Published : 8:50 am  November 17, 2015 | No comments so far |  |  (408) reads | 



The real intention in setting up a private sector pension scheme by merging the EPF and the ETF is to invest these funds in the Colombo Stock Exchange (CSE) by handing over their administration to a private fund manager, UPFA MP Bandula Gunawardane said yesterday.

He said it was unwise to invest the EPF-ETF funds amounting to Rs.1.7 trillion, the largest fund in South Asia, in the stock exchange because it would put the future of private sector employees at risk. “Investing in the CSE is similar to gambling. You never know the outcome. Sometimes you may benefit but sometimes you will lose all your investments.

Therefore, it is not acceptable to risk the EPF-ETF fund,” Mr. Gunawardane said. He said the then Finance Minister T.B. Illangaratne who created the EPF appointed the Central Bank as its caretaker. He said the fund which had a balance of Rs.405 billion when the government of former President Mahinda Rajapaksa took over had grown up to Rs.1,442 billion by the time his government took office. “Because of wise investment of the fund, it had increased by 25 per cent annually.

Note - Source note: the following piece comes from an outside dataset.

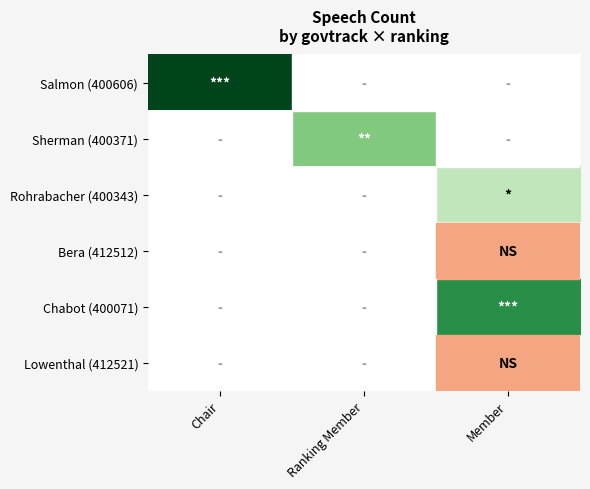

At which category is the sum across all series the highest?

Member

Though the government could invest up to 10 per cent in the CSE, the previous government had only invested about six per cent. The profits earned last year was Rs.152 billion. And the rest was invested in Treasury Bonds and Bills,” Mr. Gunawardene said. He said if the administration of the fund was handed over to a fund manager, it would take the final decision on releasing the funds inclusive of how much the government could use for Treasury Bills. He said the SLFP would not agree to this move because it was one of the SLFP ministers, who created the fund. “We request President Maithripala Sirisena, the SLFP Chairman, not to allow this to happen,” Mr. Gunawaradne said.